The Federal Trade Commission (FTC) has released more guidance affecting mobile and online advertising.  Originally released in 2000, the “Dot Com Disclosures” guidelines were updated as the agency tries to keep up with the ever-changing world of virtual marketing.  After soliciting feedback from the public , the agency released .com Disclosures: How to Make Effective Disclosures in Digital Advertising.  The guidance is intended to help advertisers craft necessary disclosures that consumers actually read and understand.

Similar to the original guidance, the updated version emphasizes that consumer protection laws apply across all marketing platforms and devices, including print, TV, Smartphones, Facebook, and Twitter.  Just because our ads are coming to us on shinier, smaller, or faster devices, some things will remain old school--like Section 5 of the FTC Act.  Advertisers should not lose sight of the most basic principles, like clear and conspicuous disclosures, simply because the mediums on which they advertise have changed and continue to change.  

Sticking with the basics, the new guidance reminds advertisers that disclosures that must be made in order to keep claims from being deceptive must be clear and conspicuous and made prior to a consumer’s decision to buy (i.e., before they click “Add to Cart”).  Although there is no one-size-fits-all approach to disclosures, the following factors come into play:  proximity; placement; prominence; presence of distracting elements; the need for repetition; and using language understandable to the intended audience.

In a new take on the old, the guidelines state that if a disclosure won’t work because of the device or platform on which the claim is being advertised, the claim should be modified or shouldn’t be made on that device or platform.  Advertisers should also evaluate how their ads look across a range of devices, and create mobile versions or use responsive design when necessary.  In short, if the disclosure won’t fit, you must quit (considering that ad).  Simple as that--technological limitations will not be an excuse for running afoul of basic truth-in-advertising principles. 

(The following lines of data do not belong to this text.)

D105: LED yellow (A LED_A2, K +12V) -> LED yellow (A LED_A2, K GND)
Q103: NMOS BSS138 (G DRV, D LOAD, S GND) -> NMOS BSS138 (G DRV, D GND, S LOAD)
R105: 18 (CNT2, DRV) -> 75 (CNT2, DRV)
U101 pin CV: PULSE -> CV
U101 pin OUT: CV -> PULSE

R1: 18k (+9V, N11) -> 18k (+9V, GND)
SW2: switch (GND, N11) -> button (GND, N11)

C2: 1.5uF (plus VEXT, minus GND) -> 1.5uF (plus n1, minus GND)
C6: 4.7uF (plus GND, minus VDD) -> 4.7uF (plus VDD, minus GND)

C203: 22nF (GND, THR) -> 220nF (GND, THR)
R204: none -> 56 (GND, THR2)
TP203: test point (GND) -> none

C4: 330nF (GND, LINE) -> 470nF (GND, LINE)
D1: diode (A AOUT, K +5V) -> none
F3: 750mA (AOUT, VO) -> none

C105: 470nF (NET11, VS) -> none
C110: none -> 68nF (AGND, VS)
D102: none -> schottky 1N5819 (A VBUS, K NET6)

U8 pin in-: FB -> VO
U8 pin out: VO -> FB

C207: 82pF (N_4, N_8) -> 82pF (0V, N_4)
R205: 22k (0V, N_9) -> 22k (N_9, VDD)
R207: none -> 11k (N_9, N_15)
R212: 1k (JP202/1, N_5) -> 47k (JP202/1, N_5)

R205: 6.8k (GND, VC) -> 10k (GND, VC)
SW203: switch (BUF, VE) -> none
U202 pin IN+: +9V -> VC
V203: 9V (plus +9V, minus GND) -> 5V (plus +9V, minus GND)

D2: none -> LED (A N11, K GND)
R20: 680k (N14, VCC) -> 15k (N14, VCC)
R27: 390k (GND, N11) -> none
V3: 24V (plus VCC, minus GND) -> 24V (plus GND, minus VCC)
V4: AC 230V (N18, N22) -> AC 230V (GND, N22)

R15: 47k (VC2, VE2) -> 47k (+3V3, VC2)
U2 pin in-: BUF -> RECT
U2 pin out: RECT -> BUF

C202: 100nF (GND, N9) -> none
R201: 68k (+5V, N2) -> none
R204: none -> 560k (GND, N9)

Additionally, the new guidance says that disclosures should be “as close as possible” to the triggering claim they qualify.  Ideally, qualifying information should be incorporated into the claim itself.  If that isn’t practical, .com Disclosures provides guidance on making effective disclosures.  For example, building on past guidance regarding the use of hyperlinks to lead consumers to relevant disclosures, the new guidance recommends that advertisers label hyperlinks as specifically as they can to make their importance and relevance clear and make them effective across various media and devices.  Moreover, using links may not be sufficient, particularly if the advertised product is available in brick-and-mortar stores or from online retailers other than the advertiser--consumers should be presented with relevant disclosures in the ad text itself before going shopping in a store or at another online retailer.  In addition, the FTC cautions against putting disclosures in pop-ups, which may be blocked or just ignored.  In keeping with the original guidance, advertisers are also advised to avoid using hyperlinks for disclosures integral to the claim, such as those about product costs or health and safety issues.  The guidelines also caution advertisers about consumers needing to scroll to find disclosures.  According to the guidance, consumers shouldn’t have to scroll down the page to find disclosures.  But, if scrolling is necessary, the ad should contain visual cues to prompt consumers to scroll down or make the disclosures unavoidable--i.e., require the consumer to scroll through them before moving on.  Finally, although the guidelines say that advertisers are not required to utilize tools that can help monitor the effectiveness of disclosures, such as hyperlink click-through rates, the FTC advises advertisers not to ignore the data they do have.

The new guidelines include examples specific to the world of “tweeting.”  Using a fictional celebrity endorser, the .com Disclosures note that a tweet endorsing a product with merely a link to the product’s website is insufficient.  Celebrity tweeters still have to follow the requirements laid out in the Endorsement and Testimonial Guides, which we blogged about here and here.  Those Guides state that celebrities have a duty to disclose their relationships with advertisers outside the context of traditional ads (like Twitter).  It should be clear to followers if a celebrity is being compensated for a product or service they’re talking about on social media.  According to the FTC, these types of endorsements should clearly denote that it they are advertisements.  The new guidelines go further, noting that using “Ad” or “Sponsored” at the beginning of a tweet would likely be sufficient, but that the use of hashtags to indicate that a tweet or post is sponsored (i.e., #spon, #paid or #samp) may not be.  Depending on the content of the sponsored tweet, the tweet may also need to disclose typical results for the product in accordance with the Endorsement Guides.  Using links to make disclosures in tweets may not be sufficient for the reasons discussed above.

In recent years, the FTC has made an effort to update various guidance documents to account for changes in the mobile marketplace and advancements in advertising that have arisen in the new digital age. The new .com Disclosures specifically address some of the issues advertisers face in this age of new technology and social media.  While acknowledging that these guidelines will prove challenging to advertisers, the agency has stuck to its consistent message--necessary disclosures are required, regardless of how you’re conveying your message and deceptive advertising will not be tolerated.